Disclosure: I was sent this lingerie to review free of charge. All opinions are my own.

I’m one of those people that absolutely despises wearing tights; to me, there’s nothing more uncomfortable than those pinching waistbands and baggy crotches. Discovering stockings and suspenders in my early teens was somewhat of a revelation: all of the comfort that I’d been missing in tights but with added glamour. Consequently, after all these years of stocking wearing, Cervin are actually a brand that I’m pretty familiar with: I’ve lost count of how many pairs of their nylons I’ve worn through. Imagine, therefore, my glee when the brand offered to send me some of their products to review!

Bas Couture Soie Charleston stockings by Cervin

Bas Couture Soie Charleston stockings by Cervin

I was sent a pair of the ‘Bas Couture Soie Charleston’ stockings in size 3 in the Gazelle colourway (retailing at 99 euros, available in sizes 1-6 and in a grey colourway) and the ‘Suspender Belt Boétie’ in a size small in the black colourway (retailing at 54.90 euros, available in sizes XS-XXXL and in ivory or white). Stockings are sized according to height and shoe size: it’s easiest to calculate your size from Cervin’s handy size chart. For reference, I am 170cm tall and wear an EU 39.5 shoe. Although I am technically between sizes, I chose the smaller size so as not to have baggy stockings. The stockings are made in France and the suspender belt is labelled as made in the EU.

Cervin Bas Couture Soie Charleston Stockings and Suspender Belt Boetie. Lingerie by Karolina Laskowska. Photo by A. Lindseth

Cervin Bas Couture Soie Charleston Stockings and Suspender Belt Boetie. Lingerie by Karolina Laskowska. Photo by A. Lindseth

I’ll start by saying that I’ve been lusting after silk stockings for longer than I can remember. I’ve always considered them the pinnacle of luxury legwear, though the high price tag means they’ve firmly remained the stuff of dreams until now. Both pieces arrived in beautiful branded gift boxes, with the stockings encased in carefully folded tissue paper. My first impression was that these stockings are almost impossibly fine; it’s difficult to describe their delicacy without seeing them in person.
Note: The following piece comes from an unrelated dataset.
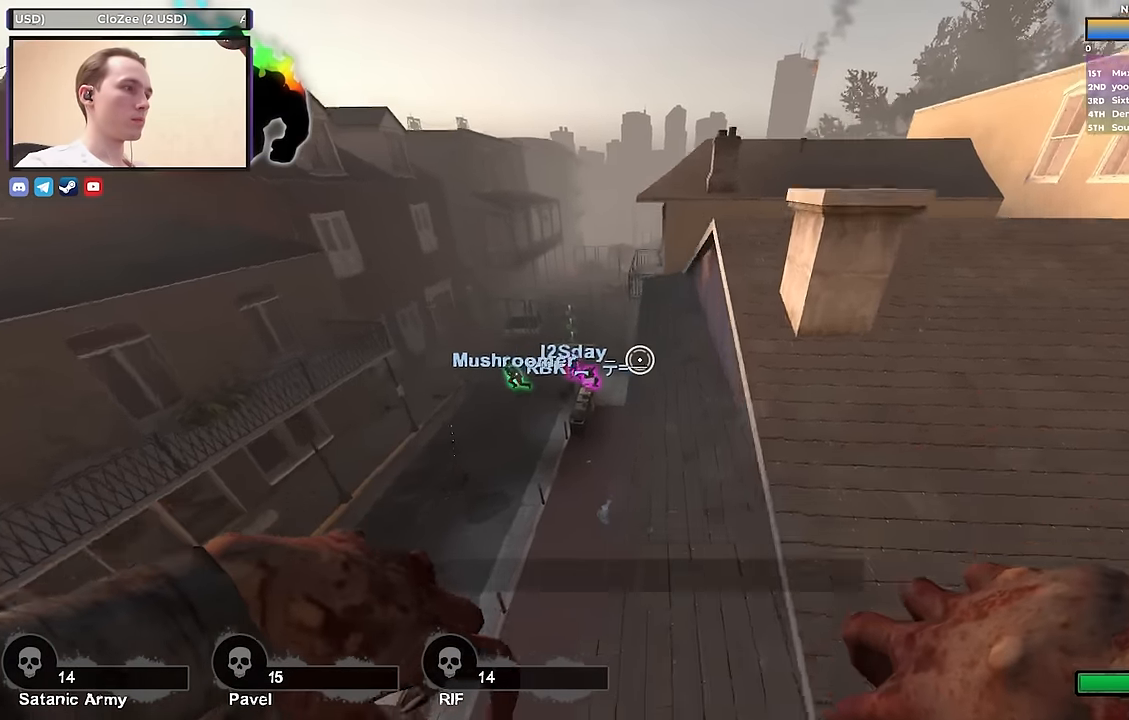
{"keys": ["a", "ctrl"], "events": [[133, "a", "down"], [183, "d", "up"]]}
The fibres are gossamer thin and I was scared to try and handle them with my bare hands: every interaction with these stockings thus far has been accompanied by hosiery gloves!  I’ve worn the stockings a handful of times now (always accompanied with hosiery gloves and moisturised legs) and they appear to have held up well. There’s a few minor snags as would be expected but no real damage.

Cervin Bas Couture Soie Charleston Stockings and Suspender Belt Boetie. Lingerie by Karolina Laskowska. Photo by A. Lindseth

Cervin Bas Couture Soie Charleston Stockings and Suspender Belt Boetie. Lingerie by Karolina Laskowska. Photo by A. Lindseth

The stockings are of the fully fashioned variety, with a traditional back seam, welt and keyhole finish. Fully fashioned stockings have no stretch and very little give: this highlights how important it is to choose the right size as they won’t have the forgiveness of elasticated nylon. The ‘Gazelle’ colourway is almost a dark beige; sadly it’s not the best match for my relatively pale skin and it has almost yellowy undertone to it. The silk fibres themselves are incredibly soft and have a lovely sheen to them. They feel absolutely gorgeous against the skin and are a world apart from traditional nylons.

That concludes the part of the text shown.